Woman Donates Kidney To Bus Driver’s Wife After He Joked About A Tip

A woman from Indianapolis got a second chance at life when a complete stranger donated her kidney to her.

Joyce Smith (left) donated her kidney to Valerie Scott.

The woman was riding in her husband’s bus, when he joked with her that he would accept kidney as a tip.

In an interview featuring all four of them, they both said it’s a miracle as their plans were changed after Joyce Smith was on Rex Scott’s Brew Tour Bus.

“Joyce is definitely my savior,” said Valerie Scott. What began as a joke, suddenly became a reality, “Before he let us off the bus, he also said he takes kidney as a tip,” said Smith.

Bus driver Rex Scott

It was August the 24th, a day which that changed Valerie’s life where Rex wasn’t even supposed to drive the bus that day. “If he had not made that joke, none of this would have happened,” said Smith.

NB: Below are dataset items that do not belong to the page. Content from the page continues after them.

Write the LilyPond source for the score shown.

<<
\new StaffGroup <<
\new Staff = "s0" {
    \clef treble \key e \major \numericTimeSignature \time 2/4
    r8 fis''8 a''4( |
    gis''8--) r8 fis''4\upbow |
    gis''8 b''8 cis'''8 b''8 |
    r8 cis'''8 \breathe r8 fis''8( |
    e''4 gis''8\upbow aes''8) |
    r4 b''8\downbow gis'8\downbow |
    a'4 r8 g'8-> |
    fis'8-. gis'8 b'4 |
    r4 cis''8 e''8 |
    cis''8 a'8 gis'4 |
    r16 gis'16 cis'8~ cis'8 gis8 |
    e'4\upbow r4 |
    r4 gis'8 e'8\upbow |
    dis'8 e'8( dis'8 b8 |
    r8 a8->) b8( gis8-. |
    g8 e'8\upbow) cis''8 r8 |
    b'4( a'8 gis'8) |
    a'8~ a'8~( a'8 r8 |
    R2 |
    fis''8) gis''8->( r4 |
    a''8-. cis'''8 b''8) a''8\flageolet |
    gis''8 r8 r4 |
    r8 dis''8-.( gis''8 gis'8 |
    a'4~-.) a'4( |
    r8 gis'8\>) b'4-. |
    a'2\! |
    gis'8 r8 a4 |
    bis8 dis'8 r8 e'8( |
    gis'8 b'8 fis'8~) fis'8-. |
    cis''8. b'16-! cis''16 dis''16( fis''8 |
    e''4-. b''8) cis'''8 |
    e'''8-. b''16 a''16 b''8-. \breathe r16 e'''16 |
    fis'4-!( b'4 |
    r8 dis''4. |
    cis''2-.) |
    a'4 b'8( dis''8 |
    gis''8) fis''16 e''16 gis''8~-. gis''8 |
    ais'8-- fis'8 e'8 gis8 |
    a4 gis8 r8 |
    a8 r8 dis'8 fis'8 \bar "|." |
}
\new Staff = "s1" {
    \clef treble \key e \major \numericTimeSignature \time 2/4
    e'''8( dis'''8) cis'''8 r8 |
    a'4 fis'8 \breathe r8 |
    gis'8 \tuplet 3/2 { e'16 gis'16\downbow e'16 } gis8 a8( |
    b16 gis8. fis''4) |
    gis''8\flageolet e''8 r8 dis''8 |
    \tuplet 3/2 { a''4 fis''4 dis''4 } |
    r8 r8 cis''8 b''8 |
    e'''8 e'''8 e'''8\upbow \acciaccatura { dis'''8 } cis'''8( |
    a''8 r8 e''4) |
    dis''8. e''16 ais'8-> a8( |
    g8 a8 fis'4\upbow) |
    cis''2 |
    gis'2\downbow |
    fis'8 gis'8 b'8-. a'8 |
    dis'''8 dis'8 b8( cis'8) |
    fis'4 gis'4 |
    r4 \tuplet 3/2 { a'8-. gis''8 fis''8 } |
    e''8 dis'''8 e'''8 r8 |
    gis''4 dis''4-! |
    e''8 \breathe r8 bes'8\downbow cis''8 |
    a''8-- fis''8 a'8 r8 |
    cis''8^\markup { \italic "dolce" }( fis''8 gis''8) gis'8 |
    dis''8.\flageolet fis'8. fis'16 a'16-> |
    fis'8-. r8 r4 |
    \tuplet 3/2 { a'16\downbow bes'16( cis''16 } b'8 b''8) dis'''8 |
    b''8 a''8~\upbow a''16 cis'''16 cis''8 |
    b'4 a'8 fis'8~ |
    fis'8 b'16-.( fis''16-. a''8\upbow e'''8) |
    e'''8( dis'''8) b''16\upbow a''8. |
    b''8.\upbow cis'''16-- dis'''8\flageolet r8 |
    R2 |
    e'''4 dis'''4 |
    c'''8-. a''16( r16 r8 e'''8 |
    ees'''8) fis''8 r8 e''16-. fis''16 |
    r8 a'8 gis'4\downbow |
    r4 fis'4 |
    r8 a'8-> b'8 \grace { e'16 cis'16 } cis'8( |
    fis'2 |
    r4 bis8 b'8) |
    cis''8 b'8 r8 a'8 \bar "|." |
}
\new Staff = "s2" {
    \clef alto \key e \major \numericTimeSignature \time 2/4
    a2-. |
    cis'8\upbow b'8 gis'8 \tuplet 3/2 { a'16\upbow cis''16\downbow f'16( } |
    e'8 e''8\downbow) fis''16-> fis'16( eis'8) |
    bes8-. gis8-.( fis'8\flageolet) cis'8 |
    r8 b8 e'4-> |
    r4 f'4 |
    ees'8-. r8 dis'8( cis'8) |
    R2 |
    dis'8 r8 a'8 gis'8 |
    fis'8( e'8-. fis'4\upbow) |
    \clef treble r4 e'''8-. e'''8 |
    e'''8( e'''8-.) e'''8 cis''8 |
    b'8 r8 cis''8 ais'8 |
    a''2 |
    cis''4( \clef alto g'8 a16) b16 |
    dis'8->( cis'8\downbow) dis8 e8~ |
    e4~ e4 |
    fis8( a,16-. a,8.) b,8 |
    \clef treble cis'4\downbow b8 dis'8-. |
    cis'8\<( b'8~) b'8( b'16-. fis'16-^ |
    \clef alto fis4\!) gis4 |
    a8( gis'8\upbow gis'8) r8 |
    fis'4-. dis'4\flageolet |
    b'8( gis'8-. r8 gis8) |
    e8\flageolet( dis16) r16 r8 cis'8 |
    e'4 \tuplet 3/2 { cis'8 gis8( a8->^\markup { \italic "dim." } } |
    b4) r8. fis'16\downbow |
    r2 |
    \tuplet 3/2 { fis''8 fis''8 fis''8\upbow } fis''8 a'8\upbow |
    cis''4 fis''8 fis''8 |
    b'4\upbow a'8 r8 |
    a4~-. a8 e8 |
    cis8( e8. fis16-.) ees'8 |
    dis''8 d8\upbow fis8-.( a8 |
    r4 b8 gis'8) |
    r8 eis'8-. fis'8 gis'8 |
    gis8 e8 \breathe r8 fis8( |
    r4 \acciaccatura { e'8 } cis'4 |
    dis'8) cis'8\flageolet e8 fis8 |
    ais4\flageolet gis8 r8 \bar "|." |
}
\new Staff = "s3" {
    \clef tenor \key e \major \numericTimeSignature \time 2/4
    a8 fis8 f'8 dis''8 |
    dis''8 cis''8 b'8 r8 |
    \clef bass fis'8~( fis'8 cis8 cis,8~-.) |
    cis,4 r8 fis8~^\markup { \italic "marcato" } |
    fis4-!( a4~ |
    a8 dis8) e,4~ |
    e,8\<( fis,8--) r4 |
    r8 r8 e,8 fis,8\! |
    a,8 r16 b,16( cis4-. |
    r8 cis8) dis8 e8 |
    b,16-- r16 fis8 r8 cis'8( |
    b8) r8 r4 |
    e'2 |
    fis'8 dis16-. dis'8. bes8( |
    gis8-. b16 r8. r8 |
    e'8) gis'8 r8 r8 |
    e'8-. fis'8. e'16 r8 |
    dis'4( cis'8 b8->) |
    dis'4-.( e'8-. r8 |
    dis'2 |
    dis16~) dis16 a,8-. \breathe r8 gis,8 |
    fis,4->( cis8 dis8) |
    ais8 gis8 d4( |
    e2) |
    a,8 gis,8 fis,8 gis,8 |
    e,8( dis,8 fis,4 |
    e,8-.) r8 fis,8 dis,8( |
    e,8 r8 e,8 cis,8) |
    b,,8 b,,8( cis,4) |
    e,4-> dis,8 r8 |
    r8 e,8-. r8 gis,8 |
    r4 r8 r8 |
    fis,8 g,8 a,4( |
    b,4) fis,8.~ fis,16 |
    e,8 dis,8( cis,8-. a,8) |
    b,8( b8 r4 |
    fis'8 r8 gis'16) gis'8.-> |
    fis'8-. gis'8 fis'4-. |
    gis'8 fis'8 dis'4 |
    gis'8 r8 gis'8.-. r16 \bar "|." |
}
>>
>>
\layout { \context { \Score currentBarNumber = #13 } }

Smith went on an Indy Brew Bus with bride-to-be Heather Musch and two fellow bridesmaids. The group bonded by a need. Musch needs a kidney,which prompted Smith to become a donor with numerous doctor visits from Tippecanoe County to St. Vincent in Indianapolis.

Joyce Smith with bride-to-be Heather Musch and two fellow bridesmaids.

Musch is already a transplant recipient, and is not healthy enough to be on the list, Smith’s limited window was closing soon. “I can’t take my car with me and I can’t take all these organs with me so whatever I can do now, I want to do,” Smith said.

Smith and her husband James care for nine kids including adopted, foster, and biological. One who was a kidney transplant recipient six years ago. Her father had got a liver transplant when she was little. “I just wanted to make the same difference in other kids’ lives that I as shown in my life,” she said.

James, Joyce, Valerie and Rex met up one afternoon and chatted their hearts out, in the Scott home on the near east side. This was the the fourth time that they met. “It was either dialysis or transplant,” remembers Valerie.

Valerie has dealt with polycystic kidney disease for years, and now her kidneys are the size of small footballs, and are losing function. Her mother had the same disease and received a kidney 17 years ago. But it takes not just a willing donor but a match in both blood type and six antigens.


Valerie happened to be on that bus that day, and Smith and her friends were only there as their initial plan fell through. “I made that joke and you caught on,” Rex said with a laugh. “God picked out the best person. He knew what he was doing that whole time,” Smith adds. “It wasn’t a stranger in God’s eyes.”

“Whether you believe in God or not, someone had a hand in this. There’s no way this would have worked out otherwise,” Valerie said.

The whole process was taking time, but never did they doubt one bit that it wasn’t a supernatural occurrence. Rex and Valerie said they never doubted and Smith said she hasn’t seen the kidney as hers for months. “Because the day I decided to give it away was the last day it was mine,” she said. “I’m just holding onto it for someone else at that point.”

The date of the surgeries was Jan 20, and was the 13-year anniversary of the death of Smith’s dad, on the list again for a transplant and was also Dr. Martin Luther King Jr. Day.

“Of all the sacrifices to give someone on a day like that, it’s just amazing,” Valerie said. “If you got one, give one,” adds Smith. The women are doing well, a little bit sore, but that’s about all.

“She doesn’t understand how much she has changed my whole life,” Valerie said. She says she used to sleep for 12 hours a day and feel exhausted, but now with half of that, she is more active.

Musch was married one week after the Indy Brew Bus experience. Initially, Smith was nervous to tell her, but Musch has been 100% behind this. But as of now, she’s not healthy enough to be on the transplant list, and needs our prayers to for it to happen.